# Texte de lecture:
________________________
Chaque année, plusieurs millions de jeunes filles à travers le monde risquent d’être excisées, d’être atteintes au plus profond de leur être et de leur chair par une pratique qui conduit à des souffrances physiques et psychologiques innommables. L’OMS estime notamment que ce chiffre est de 180 000 personnes sur le seul territoire de l’Union Européenne.
Selon les chiffres de l’UNICEF, dans un rapport du 5 février 2016, 200 millions de femmes dans le monde avaient été victimes d’excision et vivaient déjà avec les conséquences dramatique de ces mutilations génitales.
Cette pratique néfaste est en recul dans de nombreux pays, pourtant le nombre de femmes victimes ne cessent d’augmenter significativement du fait des effets de la croissance de la population.
Plus encore, l’UNICEF et le monde associatif alertent sur les effets dramatiques de la pandémie de Covid 19 qui pourrait conduire à une réminiscence des mutilations génitales féminines.
Du fait de la pandémie, les programmes humanitaires de lutte contre l’excision ont été perturbés, le nombre d’enfants vivant dans la pauvreté s’est accru et les écoles ont été fermées. Ainsi, des millions de jeunes filles risquent de ne jamais retourner à l’école, ouvrant alors la voie à des mariages précoces et à des mutilations génitales féminines préalables.
Deux millions de jeunes filles supplémentaires risqueraient ainsi d’être excisées lors de la prochaine décennie. Et l’impact de cette déscolarisation doit aussi être pris en compte sur le long terme, car les femmes moins éduquées seront plus propices à soutenir et à commettre des excisions.
________________________
# Exercice:
Reprenez le texte sur l'excision ci-dessus à la suite de sa dernière phrase et prolongez-le.

Entrées enregistrées
________________________
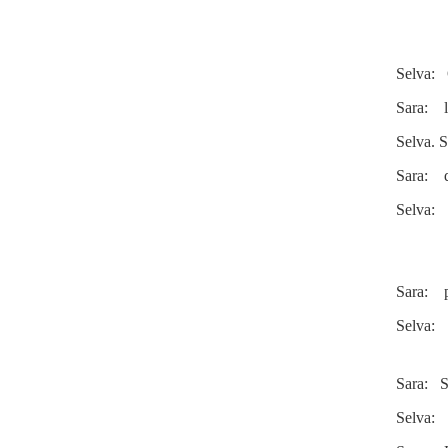
Selva: Q
Sara: la
Selva. S
Sara: q
Selva: 
Sara: pe
Selva: 
Sara: Se
Selva: S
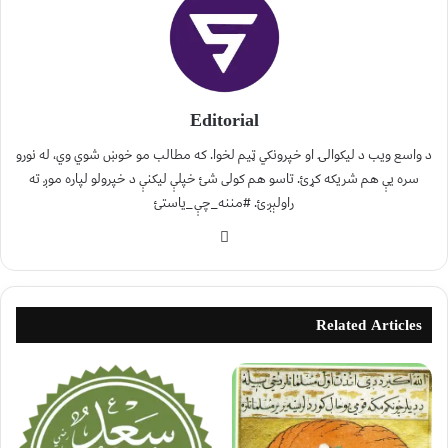
Editorial
د واسع ویب د لیکوالۍ او خپرونکي ټیم لخوا. که مطالب مو خوښ شوي وي، له نورو
سره یې هم شریکه کړئ. تاسو هم کولی شئ خپلې لیکنې د خپرولو لپاره موږ ته
راولېږئ. #مننه_چې_یاستئ
Related Articles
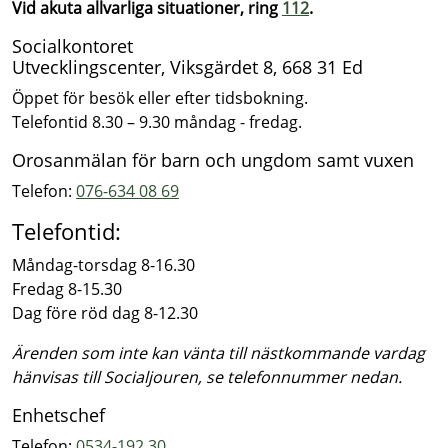
Vid akuta allvarliga situationer, ring
112
.
Socialkontoret
Utvecklingscenter, Viksgärdet 8, 668 31 Ed
Öppet för besök eller efter tidsbokning.
Telefontid 8.30 – 9.30 måndag - fredag.
Orosanmälan för barn och ungdom samt vuxen
Telefon:
076-634 08 69
Telefontid:
Måndag-torsdag 8-16.30
Fredag 8-15.30
Dag före röd dag 8-12.30
Ärenden som inte kan vänta till nästkommande vardag
hänvisas till Socialjouren, se telefonnummer nedan.
Enhetschef
Telefon:
0534-192 30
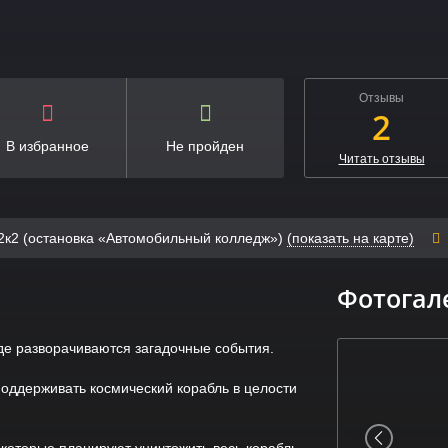
Отзывы
2
В избранное
Не пройден
Читать отзывы
 62к2 (остановка «Автомобильный колледж»)
(показать на карте)
Фотогал
где разворачиваются загадочные события.
поддерживать космический корабль в целости
 которые планируют уничтожить весь корабль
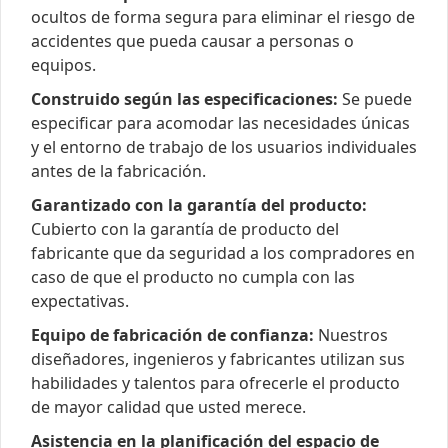
ocultos de forma segura para eliminar el riesgo de
accidentes que pueda causar a personas o
equipos.
Construido según las especificaciones:
Se puede
especificar para acomodar las necesidades únicas
y el entorno de trabajo de los usuarios individuales
antes de la fabricación.
Garantizado con la garantía del producto:
Cubierto con la garantía de producto del
fabricante que da seguridad a los compradores en
caso de que el producto no cumpla con las
expectativas.
Equipo de fabricación de confianza:
Nuestros
diseñadores, ingenieros y fabricantes utilizan sus
habilidades y talentos para ofrecerle el producto
de mayor calidad que usted merece.
Asistencia en la planificación del espacio de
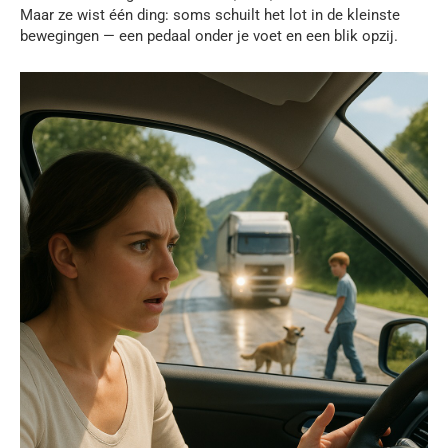
Maar ze wist één ding: soms schuilt het lot in de kleinste
bewegingen — een pedaal onder je voet en een blik opzij.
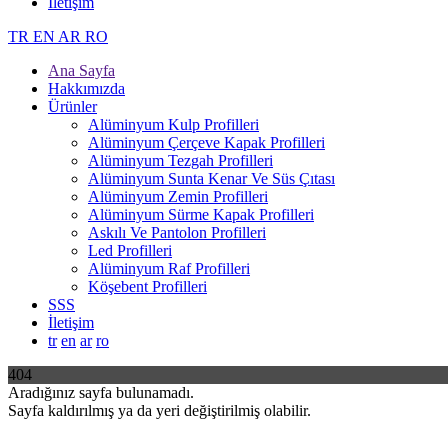
İletişim
TR
EN
AR
RO
Ana Sayfa
Hakkımızda
Ürünler
Alüminyum Kulp Profilleri
Alüminyum Çerçeve Kаpаk Profilleri
Alüminyum Tezgah Profilleri
Alüminyum Sunta Kenar Ve Süs Çıtası
Alüminyum Zemin Profilleri
Alüminyum Sürme Kapak Profilleri
Askılı Ve Pantolon Profilleri
Led Profilleri
Alüminyum Raf Profilleri
Köşebent Profilleri
SSS
İletişim
tr
en
ar
ro
404
Aradığınız sayfa bulunamadı.
Sayfa kaldırılmış ya da yeri değiştirilmiş olabilir.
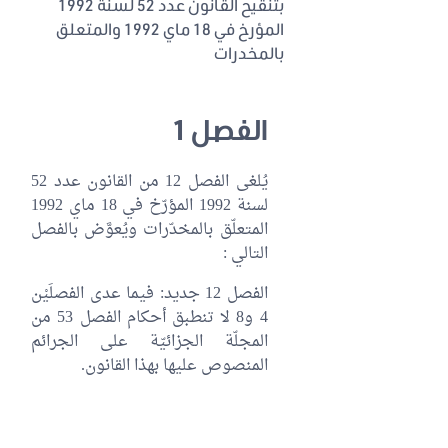
بتنقيح القانون عدد 52 لسنة 1992
المؤرخ في 18 ماي 1992 والمتعلق
بالمخدرات
الفصل 1
يُلغى الفصل 12 من القانون عدد 52
لسنة 1992 المؤرّخ في 18 ماي 1992
المتعلّق بالمخدّرات ويُعوَّض بالفصل
التالي :
الفصل 12 جديد: فيما عدى الفصلَيْن
4 و8 لا تنطبق أحكام الفصل 53 من
المجلّة الجزائيّة على الجرائم
المنصوص عليها بهذا القانون.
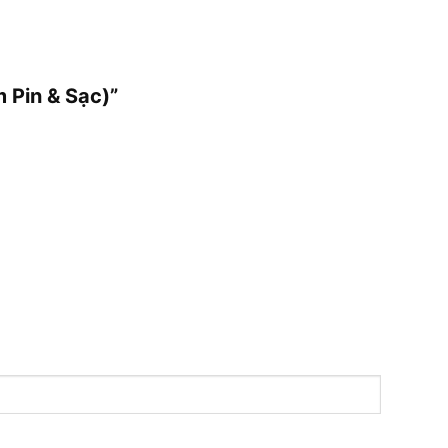
 Pin & Sạc)”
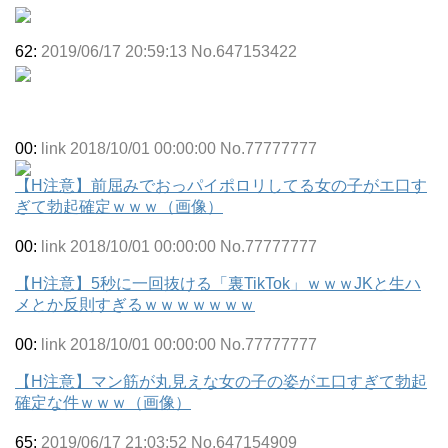
62:
2019/06/17 20:59:13 No.647153422
00:
link 2018/10/01 00:00:00 No.77777777
【H注意】前屈みでおっパイポロリしてる女の子がエ口す
ぎて勃起確定ｗｗｗ（画像）
00:
link 2018/10/01 00:00:00 No.77777777
【H注意】5秒に一回抜ける「裏TikTok」ｗｗｗJKと生ハ
メとか反則すぎるｗｗｗｗｗｗｗ
00:
link 2018/10/01 00:00:00 No.77777777
【H注意】マン筋が丸見えな女の子の姿がエ口すぎて勃起
確定な件ｗｗｗ（画像）
65:
2019/06/17 21:03:52 No.647154909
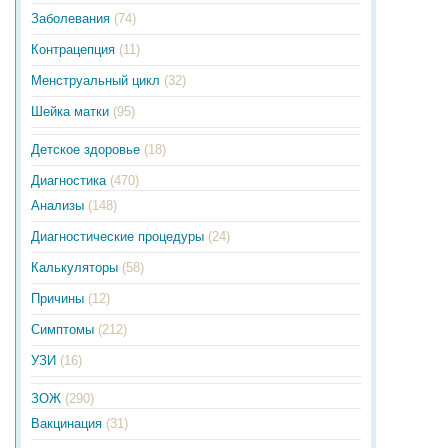
Заболевания
(74)
Контрацепция
(11)
Менструальный цикл
(32)
Шейка матки
(95)
Детское здоровье
(18)
Диагностика
(470)
Анализы
(148)
Диагностические процедуры
(24)
Калькуляторы
(58)
Причины
(12)
Симптомы
(212)
УЗИ
(16)
ЗОЖ
(290)
Вакцинация
(31)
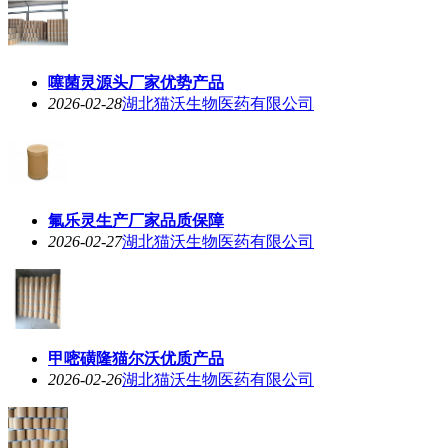
噻菌灵源头厂家优势产品
2026-02-28
湖北猫沃生物医药有限公司
氟乐灵生产厂家品质保障
2026-02-27
湖北猫沃生物医药有限公司
甲嘧磺隆猫尔沃优质产品
2026-02-26
湖北猫沃生物医药有限公司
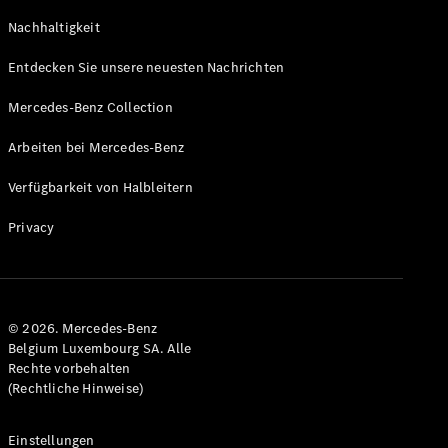
GLS
Neu
Nachhaltigkeit
Mercedes-
Maybach
Entdecken Sie unsere neuesten Nachrichten
GLS SUV
Mercedes-
Mercedes-Benz Collection
Maybach
Neu
GLS SUV
Arbeiten bei Mercedes-Benz
G-Klasse
Elektrisch
Geländewagen
Verfügbarkeit von Halbleitern
G-Klasse
Geländewagen
Privacy
Konfigurator
Mercedes-
Benz Store
© 2026. Mercedes-Benz
T-Modell
Belgium Luxembourg SA. Alle
Rechte vorbehalten
(Rechtliche Hinweise)
Einstellungen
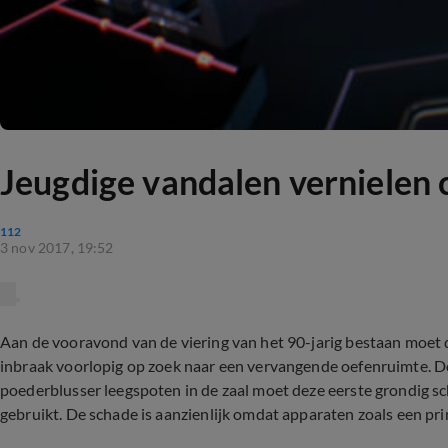
Jeugdige vandalen vernielen
112
3 nov 2017, 19:52
Aan de vooravond van de viering van het 90-jarig bestaan moet
inbraak voorlopig op zoek naar een vervangende oefenruimte. D
poederblusser leegspoten in de zaal moet deze eerste grondig
gebruikt. De schade is aanzienlijk omdat apparaten zoals een p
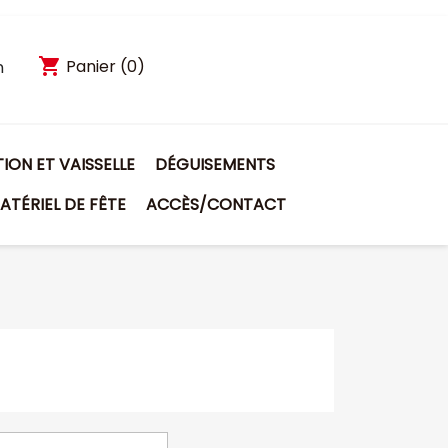
shopping_cart
Panier
(0)
n
ON ET VAISSELLE
DÉGUISEMENTS
ATÉRIEL DE FÊTE
ACCÈS/CONTACT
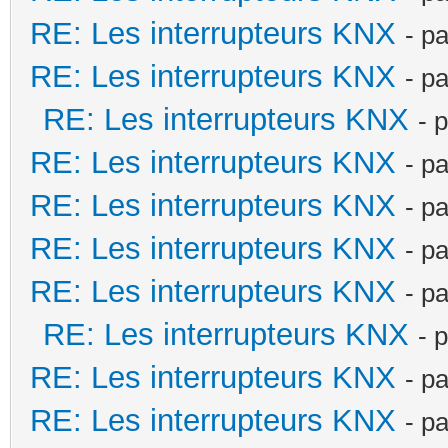
RE: Les interrupteurs KNX
- p
RE: Les interrupteurs KNX
- p
RE: Les interrupteurs KNX
- 
RE: Les interrupteurs KNX
- p
RE: Les interrupteurs KNX
- p
RE: Les interrupteurs KNX
- p
RE: Les interrupteurs KNX
- p
RE: Les interrupteurs KNX
- 
RE: Les interrupteurs KNX
- p
RE: Les interrupteurs KNX
- p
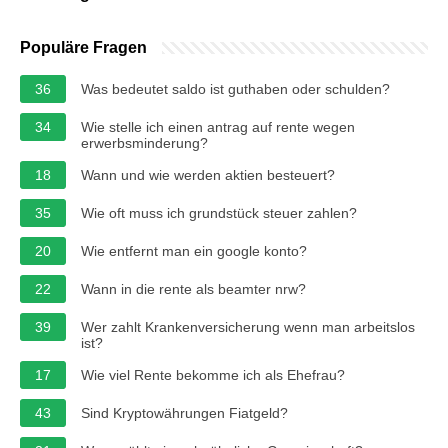
Populäre Fragen
36
Was bedeutet saldo ist guthaben oder schulden?
34
Wie stelle ich einen antrag auf rente wegen
erwerbsminderung?
18
Wann und wie werden aktien besteuert?
35
Wie oft muss ich grundstück steuer zahlen?
20
Wie entfernt man ein google konto?
22
Wann in die rente als beamter nrw?
39
Wer zahlt Krankenversicherung wenn man arbeitslos
ist?
17
Wie viel Rente bekomme ich als Ehefrau?
43
Sind Kryptowährungen Fiatgeld?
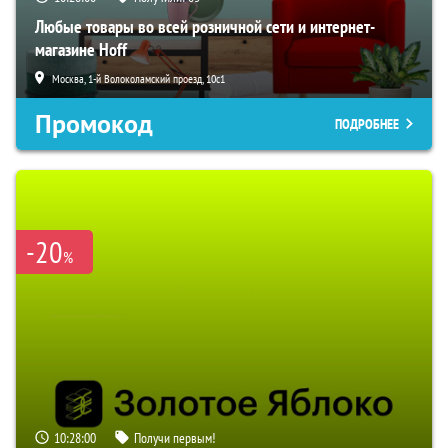
Любые товары во всей розничной сети и интернет-
магазине Hoff
Москва, 1-й Волоколамский проезд, 10с1
Промокод
ПОДРОБНЕЕ
-20
%
10:27:59
Получи первым!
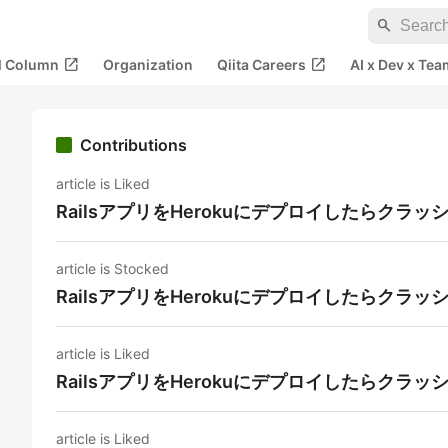
search
open_in_new
open_in_new
al Column
Organization
Qiita Careers
AI x Dev x Tea
Contributions
article is Liked
RailsアプリをHerokuにデプロイしたらクラ
article is Stocked
RailsアプリをHerokuにデプロイしたらクラ
article is Liked
RailsアプリをHerokuにデプロイしたらクラ
article is Liked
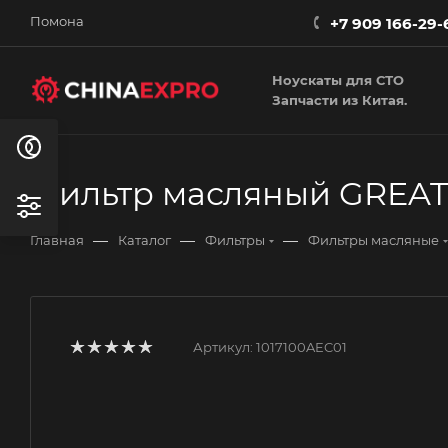
Помона
+7 909 166-29-
Ноускаты для СТО
Запчасти из Китая.
Фильтр масляный GREAT W
—
—
—
Главная
Каталог
Фильтры
Фильтры масляные
Артикул:
1017100AEC01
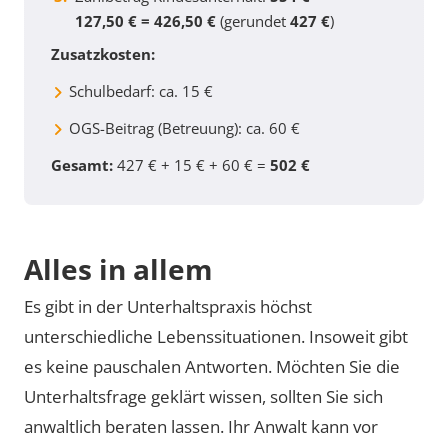
127,50 € = 426,50 €
(gerundet
427 €
)
Zusatzkosten:
Schulbedarf: ca. 15 €
OGS-Beitrag (Betreuung): ca. 60 €
Gesamt:
427 € + 15 € + 60 € =
502 €
Alles in allem
Es gibt in der Unterhaltspraxis höchst
unterschiedliche Lebenssituationen. Insoweit gibt
es keine pauschalen Antworten. Möchten Sie die
Unterhaltsfrage geklärt wissen, sollten Sie sich
anwaltlich beraten lassen. Ihr Anwalt kann vor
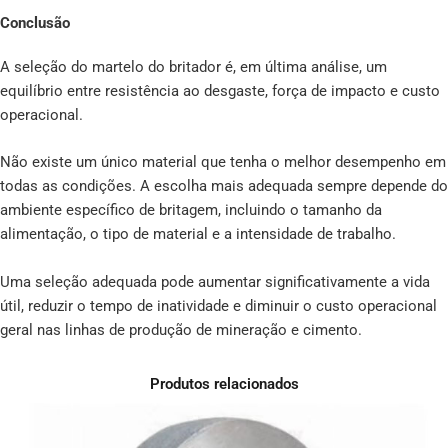
Conclusão
A seleção do martelo do britador é, em última análise, um
equilíbrio entre resistência ao desgaste, força de impacto e custo
operacional.
Não existe um único material que tenha o melhor desempenho em
todas as condições. A escolha mais adequada sempre depende do
ambiente específico de britagem, incluindo o tamanho da
alimentação, o tipo de material e a intensidade de trabalho.
Uma seleção adequada pode aumentar significativamente a vida
útil, reduzir o tempo de inatividade e diminuir o custo operacional
geral nas linhas de produção de mineração e cimento.
Produtos relacionados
________________________
# Votre réponse:
Alors face à ce risque de recrudescence, le droit pénal français est-il réellement efficace ?
Le droit français dispose aujourd’hui d’un arsenal répressif extrêmement complet (I) et sa compétence extraterritoriale assure une répression pour tous faits qui seraient commis sur des mineurs vivant sur le sol français (II).
I / Un arsenal répressif et préventif complet et élargi.
Le droit français réprime les actes de mutilations génitales depuis les années 1980 et de nombreuses évolutions législatives ont conduit à couvrir de façon plus large le phénomène de l’excision, tant pour réprimer plus efficacement ces faits (a) que pour garantir une prévention efficace par le signalement et dénonciation de ces faits (b).
a) La poursuite des faits d’excision et des actes y concourant.
En France, contrairement à d’autres Etats, la législation pénale ne prévoit pas spécifiquement le cas de l’excision. Cette pratique est réprimée par le biais de l’infraction de violences volontaires ayant entrainé une mutilation. Il est ainsi établi de façon constante par la jurisprudence de la Chambre criminelle que l’excision constitue bien une mutilation depuis l’arrêt du 20 août 1986 [1].
L’article 222-9 du Code pénal réprime ainsi les violences ayant entraîné une mutilation ou une infirmité permanente, dont les auteurs encourt alors 10 ans d’emprisonnement et 150 000 euros d’amendes.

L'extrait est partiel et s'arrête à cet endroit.